RNA editing is a relevant epitranscriptome phenomenon able to increase the transcriptome and proteome diversity of eukaryotic organisms. ADAR mediated RNA editing is widespread in humans in which millions of A-to-I changes modify thousands of primary transcripts. RNA editing has pivotal roles in the regulation of gene expression or modulation of the innate immune response or functioning of several neurotransmitter receptors. Massive transcriptome sequencing has fostered the research in this field. Nonetheless, different aspects of the RNA editing biology are still unknown and need to be elucidated. To support the study of A-to-I RNA editing we have updated our REDIportal catalogue raising its content to about 16 millions of events detected in 9642 human RNAseq samples from the GTEx project by using a dedicated pipeline based on the HPC version of the REDItools software. REDIportal now allows searches at sample level, provides overviews of RNA editing profiles per each RNAseq experiment, implements a Gene View module to look at individual events in their genic context and hosts the CLAIRE database. Starting from this novel version, REDIportal will start collecting non-human RNA editing changes for comparative genomics investigations. The database is freely available at http://srv00.recas.ba.infn.it/atlas/index.html.

Figure 1.

Data processing and database construction. (A) RNAseq data in fastq format are aligned on the human genome by STAR and converted in BAM files. In parallel, if DNAseq reads are available, are aligned on the same genome version by BWA. RNAseq BAM files are analyzed by HPC REDItools and the editing calling is distribute across different computing nodes, each working on a given genomic region. Resulting REDItools tables undergo to further filtering steps before the generation of the final table of A-to-I candidates. RNAseq unmapped reads are re-analyzed to detect hyper-edited reads and provide a list of hyper-editing sites per sample. RNAseq BAM files are further used to calculate the AEI and REI indices. (B) REDItools table and hyper-editing tables are merged in the final REDIportal collection.

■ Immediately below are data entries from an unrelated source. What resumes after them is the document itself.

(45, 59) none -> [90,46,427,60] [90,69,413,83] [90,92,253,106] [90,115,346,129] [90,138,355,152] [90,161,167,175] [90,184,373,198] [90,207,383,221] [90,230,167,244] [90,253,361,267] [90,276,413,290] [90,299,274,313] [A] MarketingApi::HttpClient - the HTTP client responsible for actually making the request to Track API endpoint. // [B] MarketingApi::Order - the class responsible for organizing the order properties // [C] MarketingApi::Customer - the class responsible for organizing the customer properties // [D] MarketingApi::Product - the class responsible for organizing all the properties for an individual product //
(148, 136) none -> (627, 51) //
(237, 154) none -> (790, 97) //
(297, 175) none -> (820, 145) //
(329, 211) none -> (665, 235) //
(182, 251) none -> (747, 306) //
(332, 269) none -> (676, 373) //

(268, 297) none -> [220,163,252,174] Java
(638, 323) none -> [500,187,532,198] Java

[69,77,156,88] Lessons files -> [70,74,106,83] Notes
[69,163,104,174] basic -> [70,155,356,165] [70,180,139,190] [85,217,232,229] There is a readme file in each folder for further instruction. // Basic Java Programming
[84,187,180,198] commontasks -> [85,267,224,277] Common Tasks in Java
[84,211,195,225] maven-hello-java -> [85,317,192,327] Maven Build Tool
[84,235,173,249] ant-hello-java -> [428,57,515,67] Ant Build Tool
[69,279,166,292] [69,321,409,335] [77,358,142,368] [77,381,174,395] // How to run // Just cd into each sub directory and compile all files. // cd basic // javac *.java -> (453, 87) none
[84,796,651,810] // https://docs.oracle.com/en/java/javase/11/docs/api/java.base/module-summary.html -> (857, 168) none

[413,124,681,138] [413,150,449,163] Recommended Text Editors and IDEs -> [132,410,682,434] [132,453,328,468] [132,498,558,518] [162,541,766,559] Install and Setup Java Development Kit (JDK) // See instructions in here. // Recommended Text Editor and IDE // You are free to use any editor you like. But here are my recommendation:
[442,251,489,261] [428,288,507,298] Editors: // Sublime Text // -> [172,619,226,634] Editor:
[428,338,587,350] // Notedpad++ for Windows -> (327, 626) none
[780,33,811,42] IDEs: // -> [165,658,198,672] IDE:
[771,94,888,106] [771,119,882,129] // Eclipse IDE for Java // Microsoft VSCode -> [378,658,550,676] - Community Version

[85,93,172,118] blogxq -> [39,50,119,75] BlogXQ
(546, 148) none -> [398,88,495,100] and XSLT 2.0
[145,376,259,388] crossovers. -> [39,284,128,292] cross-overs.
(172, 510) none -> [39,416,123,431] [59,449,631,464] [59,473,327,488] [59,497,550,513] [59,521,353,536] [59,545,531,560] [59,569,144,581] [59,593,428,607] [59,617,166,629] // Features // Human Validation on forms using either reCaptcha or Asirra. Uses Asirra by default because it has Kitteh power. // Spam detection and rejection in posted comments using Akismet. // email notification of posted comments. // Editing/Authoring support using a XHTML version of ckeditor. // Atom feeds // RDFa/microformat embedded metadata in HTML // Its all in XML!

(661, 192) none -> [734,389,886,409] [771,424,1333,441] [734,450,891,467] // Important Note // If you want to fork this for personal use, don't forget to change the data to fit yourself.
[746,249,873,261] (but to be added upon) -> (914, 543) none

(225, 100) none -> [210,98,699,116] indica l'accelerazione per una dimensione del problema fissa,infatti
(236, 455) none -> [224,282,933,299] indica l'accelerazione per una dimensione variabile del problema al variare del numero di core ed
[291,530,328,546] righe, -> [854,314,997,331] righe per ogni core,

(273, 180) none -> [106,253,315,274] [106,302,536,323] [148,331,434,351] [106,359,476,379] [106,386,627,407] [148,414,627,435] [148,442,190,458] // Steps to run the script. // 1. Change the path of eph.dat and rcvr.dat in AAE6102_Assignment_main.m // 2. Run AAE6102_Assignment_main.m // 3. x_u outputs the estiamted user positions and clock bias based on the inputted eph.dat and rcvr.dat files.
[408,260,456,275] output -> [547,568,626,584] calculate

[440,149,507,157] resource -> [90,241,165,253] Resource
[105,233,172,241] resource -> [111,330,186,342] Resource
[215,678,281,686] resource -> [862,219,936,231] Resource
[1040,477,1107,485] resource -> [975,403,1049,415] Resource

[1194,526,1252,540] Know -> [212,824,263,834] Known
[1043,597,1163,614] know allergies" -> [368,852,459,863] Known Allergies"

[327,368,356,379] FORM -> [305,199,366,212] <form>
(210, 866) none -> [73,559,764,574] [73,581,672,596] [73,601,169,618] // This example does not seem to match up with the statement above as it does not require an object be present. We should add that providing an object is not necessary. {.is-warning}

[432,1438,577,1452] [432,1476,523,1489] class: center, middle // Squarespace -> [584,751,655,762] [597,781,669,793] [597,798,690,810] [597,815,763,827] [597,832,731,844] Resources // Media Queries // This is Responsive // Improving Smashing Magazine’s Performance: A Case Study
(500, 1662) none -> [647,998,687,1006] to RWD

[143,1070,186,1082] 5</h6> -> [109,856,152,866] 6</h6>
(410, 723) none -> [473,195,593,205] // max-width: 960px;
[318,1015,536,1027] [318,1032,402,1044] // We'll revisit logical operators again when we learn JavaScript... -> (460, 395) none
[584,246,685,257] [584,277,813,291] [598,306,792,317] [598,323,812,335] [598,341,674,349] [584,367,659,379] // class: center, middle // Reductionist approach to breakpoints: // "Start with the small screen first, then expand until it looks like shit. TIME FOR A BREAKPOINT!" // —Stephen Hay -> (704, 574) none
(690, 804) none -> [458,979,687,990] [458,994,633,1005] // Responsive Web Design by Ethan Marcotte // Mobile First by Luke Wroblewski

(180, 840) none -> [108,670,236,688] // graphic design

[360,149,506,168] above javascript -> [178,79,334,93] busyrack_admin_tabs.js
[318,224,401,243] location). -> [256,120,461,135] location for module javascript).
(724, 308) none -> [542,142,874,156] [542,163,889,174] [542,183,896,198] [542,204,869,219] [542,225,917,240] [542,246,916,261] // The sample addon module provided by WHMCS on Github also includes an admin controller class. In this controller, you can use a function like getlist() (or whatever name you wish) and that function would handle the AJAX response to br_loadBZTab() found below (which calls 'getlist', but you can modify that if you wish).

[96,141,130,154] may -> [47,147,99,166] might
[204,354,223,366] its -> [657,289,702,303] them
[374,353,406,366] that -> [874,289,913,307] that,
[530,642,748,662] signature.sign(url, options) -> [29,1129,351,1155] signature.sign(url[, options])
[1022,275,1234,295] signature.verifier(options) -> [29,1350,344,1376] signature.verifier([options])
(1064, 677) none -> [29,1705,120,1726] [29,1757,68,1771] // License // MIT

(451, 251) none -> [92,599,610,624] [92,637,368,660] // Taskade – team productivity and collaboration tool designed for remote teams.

All events are annotated and stored in the MySQL TABLE1. They are also used to interrogate all RNAseq data to recover RNA editing levels and populate the MySQL TABLE2. Main RNA editing statistics per sample are also computed and collected in the MySQL TABLE3. Blue rectangles are reads, red rectangles are genomic regions, while black stars are A-to-I candidates.

Figure 2.

Example of Gene View page for gene MRI1. Gene View is a novel REDItools functionality in which users can visualize RNA editing events in their genic context. The web page shows at most three panels: (i) the gene structure with details about individual transcripts and specific features such as 5UTR for 5′ UTR in blue, 3UTR for 3′ UTR in red, CDS for the protein coding region in orange, Intron for intervening sequences in black and Exon for a non-coding exon in green; (ii) the list of RNA editing events in blue circles with related levels (the mean value is included in case of searches from the Gene View search page); (iii) the RNAseq coverage for the specific genomic region and related to the specific RNAseq experiment. This panel is visible only at sample level.

Figure 3.

Example of sample search for run SRR1069188. The output of the sample search provides basic RNA editing info per RNAseq in a tabular format and enables the browsing of five panels with further details. (A) ‘Genomics Facts’ includes the location and distribution of detected sites in different genomic and genic regions; (B) ‘Base Distribution’ shows the graphical distribution of all detected variants by the REDItools based pipeline; (C) ‘RNA Editing Indices’ depicts box plots of AEI and REI indices calculated on the body site group of the retrieved sample. Specific index values are indicated in each plot by an empty circle; (D) ‘RNA Editing Levels’ shows the distribution of RNA editing levels; (E) ‘Transcriptome Coverage’ displays statistics about the fraction of edited and unedited genes, and the distribution of detected events in mRNAs or ncRNAs. Panels C and E include two additional buttons for further details about recoding events (Figure 3) and edited genes.

Figure 4.

Details about recoding events. The ‘RNA Editing Indices’ panel comprises a button enabling the browsing of individual recoding events. Selected positions can be compared by a bar graph or all sites can be shown in dedicated plots.